• [The input]

########################################

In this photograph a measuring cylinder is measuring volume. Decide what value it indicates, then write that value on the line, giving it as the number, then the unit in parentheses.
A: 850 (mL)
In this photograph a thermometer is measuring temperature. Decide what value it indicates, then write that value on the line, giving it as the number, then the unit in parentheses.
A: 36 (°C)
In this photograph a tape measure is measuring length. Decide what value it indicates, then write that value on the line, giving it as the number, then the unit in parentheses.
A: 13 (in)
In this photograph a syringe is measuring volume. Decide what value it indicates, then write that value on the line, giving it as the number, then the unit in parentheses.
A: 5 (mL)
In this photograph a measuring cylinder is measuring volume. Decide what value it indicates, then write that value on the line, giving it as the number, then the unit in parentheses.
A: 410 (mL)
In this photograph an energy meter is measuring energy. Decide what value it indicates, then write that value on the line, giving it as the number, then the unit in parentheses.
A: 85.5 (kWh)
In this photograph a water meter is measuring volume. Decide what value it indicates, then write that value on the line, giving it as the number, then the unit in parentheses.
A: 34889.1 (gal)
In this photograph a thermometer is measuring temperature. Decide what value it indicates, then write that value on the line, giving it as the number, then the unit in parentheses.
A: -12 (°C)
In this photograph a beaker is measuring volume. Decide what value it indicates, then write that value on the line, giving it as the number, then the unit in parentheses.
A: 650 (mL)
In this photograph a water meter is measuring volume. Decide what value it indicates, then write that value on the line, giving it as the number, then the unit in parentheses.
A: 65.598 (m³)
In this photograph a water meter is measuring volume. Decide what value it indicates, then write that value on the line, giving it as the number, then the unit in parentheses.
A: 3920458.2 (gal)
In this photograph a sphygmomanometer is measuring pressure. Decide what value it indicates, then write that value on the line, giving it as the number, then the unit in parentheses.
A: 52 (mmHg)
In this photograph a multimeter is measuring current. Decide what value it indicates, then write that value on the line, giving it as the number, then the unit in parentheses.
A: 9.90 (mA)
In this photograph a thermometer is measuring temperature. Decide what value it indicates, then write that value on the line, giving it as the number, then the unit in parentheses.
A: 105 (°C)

########################################

• [Work instructions] Copy every row above word for word, keeping each one unchanged and in the same order.

• [Result for this exercise]
In this photograph a measuring cylinder is measuring volume. Decide what value it indicates, then write that value on the line, giving it as the number, then the unit in parentheses.
A: 850 (mL)
In this photograph a thermometer is measuring temperature. Decide what value it indicates, then write that value on the line, giving it as the number, then the unit in parentheses.
A: 36 (°C)
In this photograph a tape measure is measuring length. Decide what value it indicates, then write that value on the line, giving it as the number, then the unit in parentheses.
A: 13 (in)
In this photograph a syringe is measuring volume. Decide what value it indicates, then write that value on the line, giving it as the number, then the unit in parentheses.
A: 5 (mL)
In this photograph a measuring cylinder is measuring volume. Decide what value it indicates, then write that value on the line, giving it as the number, then the unit in parentheses.
A: 410 (mL)
In this photograph an energy meter is measuring energy. Decide what value it indicates, then write that value on the line, giving it as the number, then the unit in parentheses.
A: 85.5 (kWh)
In this photograph a water meter is measuring volume. Decide what value it indicates, then write that value on the line, giving it as the number, then the unit in parentheses.
A: 34889.1 (gal)
In this photograph a thermometer is measuring temperature. Decide what value it indicates, then write that value on the line, giving it as the number, then the unit in parentheses.
A: -12 (°C)
In this photograph a beaker is measuring volume. Decide what value it indicates, then write that value on the line, giving it as the number, then the unit in parentheses.
A: 650 (mL)
In this photograph a water meter is measuring volume. Decide what value it indicates, then write that value on the line, giving it as the number, then the unit in parentheses.
A: 65.598 (m³)
In this photograph a water meter is measuring volume. Decide what value it indicates, then write that value on the line, giving it as the number, then the unit in parentheses.
A: 3920458.2 (gal)
In this photograph a sphygmomanometer is measuring pressure. Decide what value it indicates, then write that value on the line, giving it as the number, then the unit in parentheses.
A: 52 (mmHg)
In this photograph a multimeter is measuring current. Decide what value it indicates, then write that value on the line, giving it as the number, then the unit in parentheses.
A: 9.90 (mA)
In this photograph a thermometer is measuring temperature. Decide what value it indicates, then write that value on the line, giving it as the number, then the unit in parentheses.
A: 105 (°C)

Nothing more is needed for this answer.